• [TASK BRIEF] Recast the entries as a Markdown table with the columns "No." and "Text", starting at the line with "catalogue / barcode: US 2816515" and running through the last line of the entries, both ends included. Number each line in order and leave out blank lines.

• [SUPPLIED RECORDS]
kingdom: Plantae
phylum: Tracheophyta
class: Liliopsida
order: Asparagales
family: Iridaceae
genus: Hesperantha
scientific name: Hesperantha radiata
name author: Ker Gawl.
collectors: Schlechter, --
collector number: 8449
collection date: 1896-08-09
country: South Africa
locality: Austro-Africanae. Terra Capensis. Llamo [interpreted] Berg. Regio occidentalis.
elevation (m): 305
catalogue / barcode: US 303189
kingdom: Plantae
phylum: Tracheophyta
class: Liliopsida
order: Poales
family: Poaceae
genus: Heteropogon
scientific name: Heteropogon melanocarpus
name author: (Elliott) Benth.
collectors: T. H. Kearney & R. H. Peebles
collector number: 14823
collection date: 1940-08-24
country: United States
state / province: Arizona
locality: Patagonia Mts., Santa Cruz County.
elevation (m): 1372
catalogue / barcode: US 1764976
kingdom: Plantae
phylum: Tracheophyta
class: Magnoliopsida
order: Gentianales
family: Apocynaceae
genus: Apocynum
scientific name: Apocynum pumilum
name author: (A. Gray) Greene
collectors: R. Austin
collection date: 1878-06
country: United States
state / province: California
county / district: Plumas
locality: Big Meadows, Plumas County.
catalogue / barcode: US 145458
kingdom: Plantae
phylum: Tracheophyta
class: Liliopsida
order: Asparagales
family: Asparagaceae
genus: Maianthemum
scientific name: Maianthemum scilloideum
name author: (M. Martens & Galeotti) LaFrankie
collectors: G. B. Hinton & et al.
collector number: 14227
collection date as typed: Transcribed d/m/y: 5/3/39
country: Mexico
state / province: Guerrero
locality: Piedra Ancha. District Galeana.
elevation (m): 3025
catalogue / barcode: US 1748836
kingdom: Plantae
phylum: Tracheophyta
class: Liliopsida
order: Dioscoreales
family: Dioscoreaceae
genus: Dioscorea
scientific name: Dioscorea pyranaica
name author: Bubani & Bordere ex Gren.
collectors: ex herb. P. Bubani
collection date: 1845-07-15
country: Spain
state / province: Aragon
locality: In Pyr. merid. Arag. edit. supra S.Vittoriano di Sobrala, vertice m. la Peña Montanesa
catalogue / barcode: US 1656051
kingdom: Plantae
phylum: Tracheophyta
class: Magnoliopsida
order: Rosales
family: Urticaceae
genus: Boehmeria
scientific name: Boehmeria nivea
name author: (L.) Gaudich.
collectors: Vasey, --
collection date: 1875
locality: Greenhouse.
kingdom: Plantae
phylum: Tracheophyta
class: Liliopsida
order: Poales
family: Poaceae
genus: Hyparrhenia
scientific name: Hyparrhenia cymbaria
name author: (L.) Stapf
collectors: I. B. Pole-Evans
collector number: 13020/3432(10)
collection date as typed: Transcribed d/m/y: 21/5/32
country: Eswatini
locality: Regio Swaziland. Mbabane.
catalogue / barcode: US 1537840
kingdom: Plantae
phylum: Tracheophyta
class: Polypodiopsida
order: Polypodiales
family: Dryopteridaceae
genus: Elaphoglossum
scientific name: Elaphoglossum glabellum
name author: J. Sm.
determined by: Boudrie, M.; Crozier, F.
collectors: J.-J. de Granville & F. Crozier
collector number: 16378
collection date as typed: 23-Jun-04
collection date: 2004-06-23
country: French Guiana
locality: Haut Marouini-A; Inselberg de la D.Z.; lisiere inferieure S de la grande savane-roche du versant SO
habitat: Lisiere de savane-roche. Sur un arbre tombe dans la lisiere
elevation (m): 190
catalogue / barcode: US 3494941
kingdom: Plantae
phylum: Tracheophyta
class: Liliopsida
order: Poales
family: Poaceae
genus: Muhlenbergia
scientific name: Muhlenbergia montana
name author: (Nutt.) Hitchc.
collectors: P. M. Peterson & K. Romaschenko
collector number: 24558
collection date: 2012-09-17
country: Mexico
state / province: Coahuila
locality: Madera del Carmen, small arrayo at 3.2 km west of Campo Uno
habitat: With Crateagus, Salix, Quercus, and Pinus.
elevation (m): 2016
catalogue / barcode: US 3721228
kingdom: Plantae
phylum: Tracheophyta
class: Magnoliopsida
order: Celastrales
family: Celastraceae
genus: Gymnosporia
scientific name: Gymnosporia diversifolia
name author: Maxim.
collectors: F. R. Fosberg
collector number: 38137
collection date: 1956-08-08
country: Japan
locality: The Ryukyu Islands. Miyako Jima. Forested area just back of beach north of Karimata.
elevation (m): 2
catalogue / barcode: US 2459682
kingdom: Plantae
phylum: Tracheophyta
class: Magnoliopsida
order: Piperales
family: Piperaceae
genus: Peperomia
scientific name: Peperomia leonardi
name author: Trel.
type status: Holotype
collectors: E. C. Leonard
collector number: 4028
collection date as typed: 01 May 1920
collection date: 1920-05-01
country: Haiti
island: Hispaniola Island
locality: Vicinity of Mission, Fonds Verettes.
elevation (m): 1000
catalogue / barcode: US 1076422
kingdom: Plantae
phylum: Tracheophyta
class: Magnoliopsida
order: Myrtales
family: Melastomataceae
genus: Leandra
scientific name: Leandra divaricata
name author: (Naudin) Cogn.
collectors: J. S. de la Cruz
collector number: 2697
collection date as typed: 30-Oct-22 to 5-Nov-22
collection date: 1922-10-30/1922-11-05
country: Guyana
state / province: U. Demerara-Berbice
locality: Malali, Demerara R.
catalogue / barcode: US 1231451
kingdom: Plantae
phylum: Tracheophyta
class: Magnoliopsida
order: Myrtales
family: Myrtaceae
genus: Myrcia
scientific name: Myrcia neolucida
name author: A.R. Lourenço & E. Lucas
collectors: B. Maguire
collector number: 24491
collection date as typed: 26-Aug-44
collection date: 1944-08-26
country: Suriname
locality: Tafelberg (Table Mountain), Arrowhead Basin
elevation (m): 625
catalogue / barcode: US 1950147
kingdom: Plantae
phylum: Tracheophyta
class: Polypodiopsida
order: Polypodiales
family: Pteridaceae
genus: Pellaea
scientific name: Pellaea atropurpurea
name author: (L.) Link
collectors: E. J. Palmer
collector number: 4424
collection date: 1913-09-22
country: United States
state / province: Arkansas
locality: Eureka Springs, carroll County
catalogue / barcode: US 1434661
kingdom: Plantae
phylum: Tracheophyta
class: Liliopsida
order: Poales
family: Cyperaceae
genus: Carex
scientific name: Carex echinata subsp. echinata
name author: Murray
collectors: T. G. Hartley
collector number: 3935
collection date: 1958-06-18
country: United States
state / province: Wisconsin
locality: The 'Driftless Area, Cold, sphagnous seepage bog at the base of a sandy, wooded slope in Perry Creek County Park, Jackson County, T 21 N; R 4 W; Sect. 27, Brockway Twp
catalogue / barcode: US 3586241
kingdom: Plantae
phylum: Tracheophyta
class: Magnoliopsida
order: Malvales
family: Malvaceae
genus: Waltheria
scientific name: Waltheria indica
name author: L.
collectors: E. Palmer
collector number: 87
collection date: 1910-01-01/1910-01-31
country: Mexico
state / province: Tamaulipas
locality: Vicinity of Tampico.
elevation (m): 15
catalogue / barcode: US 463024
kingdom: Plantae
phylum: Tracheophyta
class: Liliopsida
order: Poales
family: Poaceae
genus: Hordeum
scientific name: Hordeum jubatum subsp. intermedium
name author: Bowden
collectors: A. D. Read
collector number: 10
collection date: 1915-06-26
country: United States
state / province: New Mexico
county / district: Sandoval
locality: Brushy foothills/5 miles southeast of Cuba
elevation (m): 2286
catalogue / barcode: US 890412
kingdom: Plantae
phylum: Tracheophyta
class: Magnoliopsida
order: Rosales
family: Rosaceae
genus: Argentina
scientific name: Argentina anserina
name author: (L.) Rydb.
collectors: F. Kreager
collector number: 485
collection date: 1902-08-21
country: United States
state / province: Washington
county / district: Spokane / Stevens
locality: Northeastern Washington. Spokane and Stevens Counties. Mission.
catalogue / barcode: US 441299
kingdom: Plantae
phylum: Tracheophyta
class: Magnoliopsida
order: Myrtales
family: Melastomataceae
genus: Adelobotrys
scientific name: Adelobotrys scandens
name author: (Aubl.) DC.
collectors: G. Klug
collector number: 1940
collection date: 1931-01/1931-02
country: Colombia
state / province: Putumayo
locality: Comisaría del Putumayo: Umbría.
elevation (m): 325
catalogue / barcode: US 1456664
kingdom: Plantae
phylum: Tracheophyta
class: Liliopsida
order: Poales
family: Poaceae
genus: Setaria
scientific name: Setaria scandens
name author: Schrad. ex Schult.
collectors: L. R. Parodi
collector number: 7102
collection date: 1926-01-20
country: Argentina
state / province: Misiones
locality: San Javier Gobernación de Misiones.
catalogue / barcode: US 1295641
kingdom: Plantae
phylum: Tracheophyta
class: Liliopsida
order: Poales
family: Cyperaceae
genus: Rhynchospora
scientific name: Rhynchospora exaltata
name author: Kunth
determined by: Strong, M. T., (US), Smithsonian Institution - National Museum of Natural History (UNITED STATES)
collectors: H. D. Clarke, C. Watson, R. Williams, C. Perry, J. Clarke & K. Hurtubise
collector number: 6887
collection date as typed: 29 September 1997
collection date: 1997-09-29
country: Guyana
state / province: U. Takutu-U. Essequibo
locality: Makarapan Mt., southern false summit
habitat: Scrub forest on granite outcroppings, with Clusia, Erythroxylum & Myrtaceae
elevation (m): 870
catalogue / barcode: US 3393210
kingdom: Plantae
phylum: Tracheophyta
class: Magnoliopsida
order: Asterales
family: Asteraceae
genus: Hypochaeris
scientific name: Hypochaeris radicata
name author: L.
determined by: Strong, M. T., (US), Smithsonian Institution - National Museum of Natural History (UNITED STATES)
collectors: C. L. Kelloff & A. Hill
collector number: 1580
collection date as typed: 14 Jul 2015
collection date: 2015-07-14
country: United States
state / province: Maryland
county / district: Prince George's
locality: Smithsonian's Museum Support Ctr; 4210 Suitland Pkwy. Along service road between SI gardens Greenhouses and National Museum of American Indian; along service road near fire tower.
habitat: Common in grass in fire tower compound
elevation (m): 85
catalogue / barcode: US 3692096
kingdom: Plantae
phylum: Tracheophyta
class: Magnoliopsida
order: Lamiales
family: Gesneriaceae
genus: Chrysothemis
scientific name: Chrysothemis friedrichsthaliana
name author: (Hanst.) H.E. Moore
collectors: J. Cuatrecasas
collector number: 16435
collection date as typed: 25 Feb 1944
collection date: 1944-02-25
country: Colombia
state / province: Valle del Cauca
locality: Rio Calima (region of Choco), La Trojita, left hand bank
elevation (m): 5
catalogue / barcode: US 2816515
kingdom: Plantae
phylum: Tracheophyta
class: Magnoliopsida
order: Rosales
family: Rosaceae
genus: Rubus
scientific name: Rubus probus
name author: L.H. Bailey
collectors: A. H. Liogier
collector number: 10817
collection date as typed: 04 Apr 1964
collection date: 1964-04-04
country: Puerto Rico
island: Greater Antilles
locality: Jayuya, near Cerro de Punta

• [TASK RESULT]
| No. | Text |
|---|---|
| 1 | catalogue / barcode: US 2816515 |
| 2 | kingdom: Plantae |
| 3 | phylum: Tracheophyta |
| 4 | class: Magnoliopsida |
| 5 | order: Rosales |
| 6 | family: Rosaceae |
| 7 | genus: Rubus |
| 8 | scientific name: Rubus probus |
| 9 | name author: L.H. Bailey |
| 10 | collectors: A. H. Liogier |
| 11 | collector number: 10817 |
| 12 | collection date as typed: 04 Apr 1964 |
| 13 | collection date: 1964-04-04 |
| 14 | country: Puerto Rico |
| 15 | island: Greater Antilles |
| 16 | locality: Jayuya, near Cerro de Punta |